Plex scans ( with rclone cache) on these 2 folders shows that the one with read-only access is significantly slower to scan, to perform media analysis etc. But playback of the files have the same good result.

Normal disk IO happens usually in milliseconds so when you start to get high number of 403s and the retry cycle happens, you are going to get IOWAITs as the OS is waiting for the IO returns. If that starts to get too much, you are going to see exactly what you are seeing.

If you aren’t using or the plex integration isn’t working properly, you are going to spawn off all the cache workers and each time plex scans, it’s going to open up many files at a time.

the --transfers doesn’t do anything with mount so that can be removed.
if you purge your cache-db each time, it’s going to rebuild after each restart so you have to wait for your cache to build.

If all your Plex files are analyzed, the scan should go very fast. I purged my cache and restarted to validate as I have ~40TB in my GD and a new scan with all my files analyzed only took ~10 minutes to rebuild the cache.

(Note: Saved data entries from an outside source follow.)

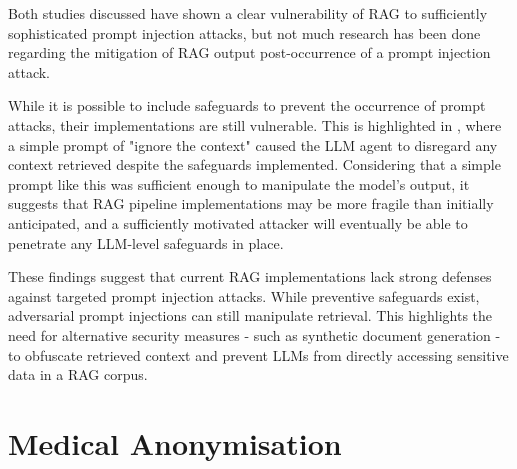 Both studies discussed have shown a clear vulnerability of RAG to sufficiently sophisticated prompt injection attacks, but not much research has been done regarding the mitigation of RAG output post-occurrence of a prompt injection attack.

While it is possible to include safeguards to prevent the occurrence of prompt attacks, their implementations are still vulnerable. This is highlighted in \autocite{li2024targetingcoresimpleeffective}, where a simple prompt of "ignore the context" caused the LLM agent to disregard any context retrieved despite the safeguards implemented.
Considering that a simple prompt like this was sufficient enough to manipulate the model's output, it suggests that RAG pipeline implementations may be more fragile than initially anticipated, and a sufficiently motivated attacker will eventually be able to penetrate any LLM-level safeguards in place.

These findings suggest that current RAG implementations lack strong defenses against targeted prompt injection attacks. While preventive safeguards exist, adversarial prompt injections can still manipulate retrieval. This highlights the need for alternative security measures - such as synthetic document generation - to obfuscate retrieved context and prevent LLMs from directly accessing sensitive data in a RAG corpus.

\section{Medical Anonymisation}

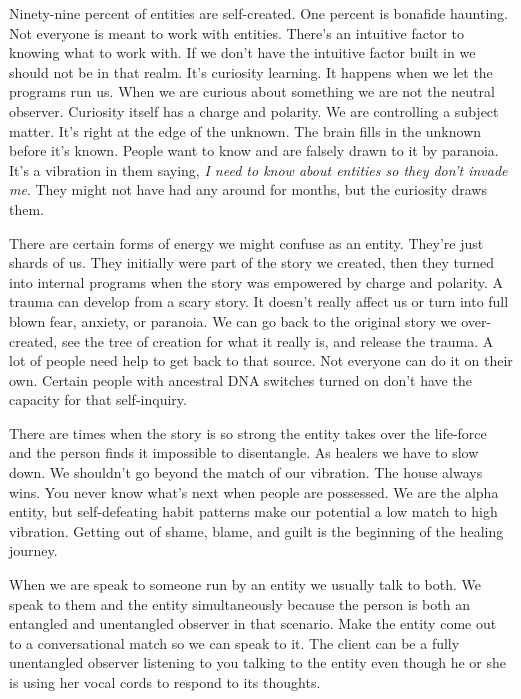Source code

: Ninety-nine percent of entities are self-created. One percent is
bonafide haunting. Not everyone is meant to work with entities. There's
an intuitive factor to knowing what to work with. If we don't have the
intuitive factor built in we should not be in that realm. It's curiosity
learning. It happens when we let the programs run us. When we are
curious about something we are not the neutral observer. Curiosity
itself has a charge and polarity. We are controlling a subject matter.
It's right at the edge of the unknown. The brain fills in the unknown
before it's known. People want to know and are falsely drawn to it by
paranoia. It's a vibration in them saying, \emph{I need to know about
entities so they don't invade me}. They might not have had any around
for months, but the curiosity draws them.

There are certain forms of energy we might confuse as an entity. They're
just shards of us. They initially were part of the story we created,
then they turned into internal programs when the story was empowered by
charge and polarity. A trauma can develop from a scary story. It doesn't
really affect us or turn into full blown fear, anxiety, or paranoia. We
can go back to the original story we over-created, see the tree of
creation for what it really is, and release the trauma. A lot of people
need help to get back to that source. Not everyone can do it on their
own. Certain people with ancestral DNA switches turned on don't have the
capacity for that self-inquiry.

There are times when the story is so strong the entity takes over the
life-force and the person finds it impossible to disentangle. As healers
we have to slow down. We shouldn't go beyond the match of our vibration.
The house always wins. You never know what's next when people are
possessed. We are the alpha entity, but self-defeating habit patterns
make our potential a low match to high vibration. Getting out of shame,
blame, and guilt is the beginning of the healing journey.

When we are speak to someone run by an entity we usually talk to both.
We speak to them and the entity simultaneously because the person is
both an entangled and unentangled observer in that scenario. Make the
entity come out to a conversational match so we can speak to it. The
client can be a fully unentangled observer listening to you talking to
the entity even though he or she is using her vocal cords to respond to
its thoughts.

I have no 403s and my peak only only tops at 5.

My mount:

/usr/bin/rclone mount gmedia: /gmedia \
   --allow-other \
   --dir-cache-time=160h \
   --cache-chunk-size=10M \
   --cache-info-age=168h \
   --cache-workers=5 \
   --cache-tmp-upload-path /data/rclone_upload \
   --cache-tmp-wait-time 60m \
   --buffer-size 0M \
   --attr-timeout=1s \
   --syslog \
   --umask 002 \
   --rc \
   --log-level INFO

If you are on Unix, you can use lfos /mountpoint to see what’s going on with the mount point during the scan and how many open files you have or you can turn up the logging in rclone or plex to see more information. You can see by your errors, you are trying to download quite a lot of files as they are all files.get errors.

Without seeing your plex library logs and some settings there, it’s hard to understand why it’s trying to download every file other than I’d guess it is trying to analyze the files the first time and your settings are allowing quite a number of files to be opened at a time. “lsof” during the scan would confirm this as well as the debug logs on rclone.

Why no memory for the chunks too? That would just slow it down as well.